Brief: Replace "Transcribe" with "Write out" throughout the records, and reproduce the lines with nothing else changed.

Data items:
◇ ◇ ◇ ◇

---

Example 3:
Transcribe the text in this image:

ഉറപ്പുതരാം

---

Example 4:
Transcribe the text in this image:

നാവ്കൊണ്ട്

◇ ◇ ◇ ◇

Answer for the task:
---

Example 3:
Write out the text in this image:

ഉറപ്പുതരാം

---

Example 4:
Write out the text in this image:

നാവ്കൊണ്ട്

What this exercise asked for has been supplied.